*Tasks to carry out:*
a: Pull from the review of The Return the passage starting with "It happens that" and going on through "are predictably implausible.".
b: In the review of The Return, recast the paragraph beginning "The story of the Ramirez family is sandwiched" as a short bulleted list that keeps its main facts.
c: Answer these questions from the review of The Return:
(i) In which city does the novel mainly take place?
(ii) Where did Sonia's mother die?
(iii) In Hislop's world as the reviewer describes it, what does flamenco equal?

Text under study: Begin

Books titled The Return share with The Iliad, Divine Comedy, and War and Peace a BIG thematic title that promises a BIG delivery. Such works are must-reads for any serious Book Being.

Victoria Hislop was thinking BIG. Give her credit for that, but you also have to wonder what she was thinking…

I do try to avoid clumsy books, but I couldn’t help myself. The Return takes place mainly in Granada during that notorious prelude to World War II, the Spanish Civil War of 1936-1939. Very hard for me to pass by a book that addresses that pivotal conflict without picking it up and bringing it home with me.

The tragic story of the Ramirez family unfolds during those terrible years. There are some believable stretches (the descriptions of thousands of exhausted, starving refugees fleeing from city to city from Franco’s Nationalist forces and allied German bomber planes are particularly effective), but the characters seem more like caricatures, are never fully convincing, and are prone to speaking in cliches.

I should care about them, I want to, but I remain lukewarm, seeing too much Victoria Hislop in them and not enough Mercedes or Concha or Antonio or Pablo.

The story of the Ramirez family is sandwiched between the current day meetings between  an old Spaniard, Miguel, a café owner who somehow has come to master English like an Oxford don, and a married, youngish, middle-aged Englishwoman, Sonia, who came to Granada with Maggie (her single-but-on-the-prowl-for-a-Spanish-husband girlfriend), presumably to get away from the overbearing English husband for a few days.

It happens that Sonia’s mother was a Spaniard who died some years ago in England. Sonia’s almost complete lack of knowledge about her mother and her mother’s past and family are nearly as disturbing as her kindly English father’s utter cluelessness about his late wife’s past and family history. (You would think the woman had wandered into their lives for a couple of weeks solely to dust and change the bedding.)

The revelations that gradually emerge during Miguel’s account of the Ramirez family during  the war and the role his little café plays in bridging the gap between past and present are predictably implausible.

Still, the novel might have survived these flaws and given the reader something to chew on but for Hislop’s inability to refrain from interjecting her opinions and biases at nearly every turn. So that during the bullfight de rigueur scene, we get this: “The cruelty of the crowd was palpable. They did not want the bull to die too soon…” Is this Miguel’s opinion? Not likely, but it is included as part of his account.

In Hislop’s world, Bullfighting = Cruelty = Nationalists, whereas Flamenco = Truth = Republicans. If she was trying to make the point that the insular-minded Nationalists represented the old Spain and its progress-hindering old traditions, flipping flamenco over to the progressive, outward-looking Republicans (which included among their ranks Soviet-trained Communists, Socialists, and Anarchists) makes little if any sense.

Text under study: End
Extracted records: Begin

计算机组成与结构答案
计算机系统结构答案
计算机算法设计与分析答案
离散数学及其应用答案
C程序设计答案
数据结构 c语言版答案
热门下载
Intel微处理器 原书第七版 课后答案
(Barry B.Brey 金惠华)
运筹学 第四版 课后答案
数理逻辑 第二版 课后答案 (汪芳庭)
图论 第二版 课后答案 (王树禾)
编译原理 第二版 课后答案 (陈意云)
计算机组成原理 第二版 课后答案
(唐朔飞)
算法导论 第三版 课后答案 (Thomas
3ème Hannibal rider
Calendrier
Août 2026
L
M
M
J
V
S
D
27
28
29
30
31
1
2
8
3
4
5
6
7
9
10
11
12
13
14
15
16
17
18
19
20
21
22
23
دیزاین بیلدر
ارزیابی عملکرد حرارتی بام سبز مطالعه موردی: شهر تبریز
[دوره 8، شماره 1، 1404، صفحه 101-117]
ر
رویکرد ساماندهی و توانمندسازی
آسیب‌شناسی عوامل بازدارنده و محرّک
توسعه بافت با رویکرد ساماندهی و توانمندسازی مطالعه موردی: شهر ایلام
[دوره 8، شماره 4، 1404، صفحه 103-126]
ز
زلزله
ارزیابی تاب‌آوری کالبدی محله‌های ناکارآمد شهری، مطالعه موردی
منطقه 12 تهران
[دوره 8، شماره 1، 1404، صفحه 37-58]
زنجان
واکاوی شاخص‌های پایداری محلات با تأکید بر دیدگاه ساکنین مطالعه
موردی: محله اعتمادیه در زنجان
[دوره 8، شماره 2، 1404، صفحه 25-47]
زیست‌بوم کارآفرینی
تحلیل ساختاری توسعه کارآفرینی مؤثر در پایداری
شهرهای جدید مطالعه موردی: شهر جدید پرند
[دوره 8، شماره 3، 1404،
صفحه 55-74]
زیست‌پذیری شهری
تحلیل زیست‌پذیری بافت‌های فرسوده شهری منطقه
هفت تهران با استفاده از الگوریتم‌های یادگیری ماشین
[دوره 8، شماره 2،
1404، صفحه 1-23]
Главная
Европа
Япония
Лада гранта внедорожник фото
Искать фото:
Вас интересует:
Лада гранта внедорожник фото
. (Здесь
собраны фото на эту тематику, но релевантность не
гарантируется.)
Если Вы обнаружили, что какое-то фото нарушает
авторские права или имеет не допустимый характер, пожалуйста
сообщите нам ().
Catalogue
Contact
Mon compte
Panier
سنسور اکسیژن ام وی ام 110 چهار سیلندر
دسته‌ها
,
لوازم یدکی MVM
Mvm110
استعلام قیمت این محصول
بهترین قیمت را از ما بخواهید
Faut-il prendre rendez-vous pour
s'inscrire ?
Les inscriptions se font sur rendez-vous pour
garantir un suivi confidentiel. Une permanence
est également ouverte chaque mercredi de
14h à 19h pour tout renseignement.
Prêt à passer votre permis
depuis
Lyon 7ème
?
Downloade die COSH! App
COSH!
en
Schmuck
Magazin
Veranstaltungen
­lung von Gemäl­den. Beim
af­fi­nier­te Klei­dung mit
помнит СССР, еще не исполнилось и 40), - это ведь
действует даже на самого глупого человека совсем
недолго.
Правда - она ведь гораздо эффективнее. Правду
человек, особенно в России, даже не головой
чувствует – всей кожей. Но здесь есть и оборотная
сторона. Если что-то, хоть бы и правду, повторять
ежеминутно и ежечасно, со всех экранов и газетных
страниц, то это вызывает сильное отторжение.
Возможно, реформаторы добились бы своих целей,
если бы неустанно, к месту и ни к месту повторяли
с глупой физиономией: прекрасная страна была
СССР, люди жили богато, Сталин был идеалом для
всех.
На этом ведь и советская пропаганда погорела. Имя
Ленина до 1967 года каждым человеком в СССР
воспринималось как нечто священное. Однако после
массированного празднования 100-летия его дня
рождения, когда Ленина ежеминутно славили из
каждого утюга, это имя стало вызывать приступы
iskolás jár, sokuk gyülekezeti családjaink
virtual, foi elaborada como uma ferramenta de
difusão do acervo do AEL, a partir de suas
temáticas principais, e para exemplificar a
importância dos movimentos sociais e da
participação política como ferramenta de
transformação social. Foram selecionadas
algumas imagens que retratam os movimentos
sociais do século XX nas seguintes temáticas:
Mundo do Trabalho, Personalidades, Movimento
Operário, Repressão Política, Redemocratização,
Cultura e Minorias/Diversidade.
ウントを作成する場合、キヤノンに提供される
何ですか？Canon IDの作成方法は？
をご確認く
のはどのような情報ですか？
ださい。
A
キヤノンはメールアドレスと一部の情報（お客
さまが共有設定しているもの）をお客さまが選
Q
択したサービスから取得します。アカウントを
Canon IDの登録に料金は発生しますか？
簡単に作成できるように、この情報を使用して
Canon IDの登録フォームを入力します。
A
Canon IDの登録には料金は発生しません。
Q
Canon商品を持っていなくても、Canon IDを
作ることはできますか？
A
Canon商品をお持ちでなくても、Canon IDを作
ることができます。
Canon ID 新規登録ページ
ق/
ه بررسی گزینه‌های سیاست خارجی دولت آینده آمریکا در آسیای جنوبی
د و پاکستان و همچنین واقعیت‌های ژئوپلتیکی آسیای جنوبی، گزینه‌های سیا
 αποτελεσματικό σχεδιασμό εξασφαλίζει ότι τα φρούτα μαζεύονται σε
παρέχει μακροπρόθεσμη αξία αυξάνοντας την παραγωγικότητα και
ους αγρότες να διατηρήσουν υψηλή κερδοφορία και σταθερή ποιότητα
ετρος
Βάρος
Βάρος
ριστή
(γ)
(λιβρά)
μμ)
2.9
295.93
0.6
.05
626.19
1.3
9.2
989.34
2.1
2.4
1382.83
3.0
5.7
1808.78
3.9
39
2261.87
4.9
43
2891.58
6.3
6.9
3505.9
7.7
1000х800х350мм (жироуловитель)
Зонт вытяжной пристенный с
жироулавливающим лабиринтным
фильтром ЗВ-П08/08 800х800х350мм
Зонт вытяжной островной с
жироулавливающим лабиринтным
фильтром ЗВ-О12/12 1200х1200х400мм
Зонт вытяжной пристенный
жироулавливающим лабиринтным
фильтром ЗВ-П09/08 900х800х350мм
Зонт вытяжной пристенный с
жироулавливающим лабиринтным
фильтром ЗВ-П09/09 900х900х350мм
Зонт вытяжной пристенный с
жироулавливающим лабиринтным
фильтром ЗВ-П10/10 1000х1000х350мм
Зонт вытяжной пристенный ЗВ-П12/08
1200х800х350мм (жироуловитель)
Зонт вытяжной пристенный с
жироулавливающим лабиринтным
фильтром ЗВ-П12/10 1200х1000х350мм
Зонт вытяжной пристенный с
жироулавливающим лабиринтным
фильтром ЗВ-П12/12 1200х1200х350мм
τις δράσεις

Extracted records: End

*Answers to this exercise:*
a:
It happens that Sonia’s mother was a Spaniard who died some years ago in England. Sonia’s almost complete lack of knowledge about her mother and her mother’s past and family are nearly as disturbing as her kindly English father’s utter cluelessness about his late wife’s past and family history. (You would think the woman had wandered into their lives for a couple of weeks solely to dust and change the bedding.)

The revelations that gradually emerge during Miguel’s account of the Ramirez family during  the war and the role his little café plays in bridging the gap between past and present are predictably implausible.

b:
- The Ramirez family's story is framed by present-day meetings between two characters.
- Miguel is an old Spaniard and café owner who somehow speaks English like an Oxford don.
- Sonia is a married, youngish, middle-aged Englishwoman.
- Sonia came to Granada with her friend Maggie, who is single and looking for a Spanish husband.
- The trip was presumably a few days away from Sonia's overbearing English husband.

c:
(i) Granada.
(ii) In England.
(iii) Truth and the Republicans.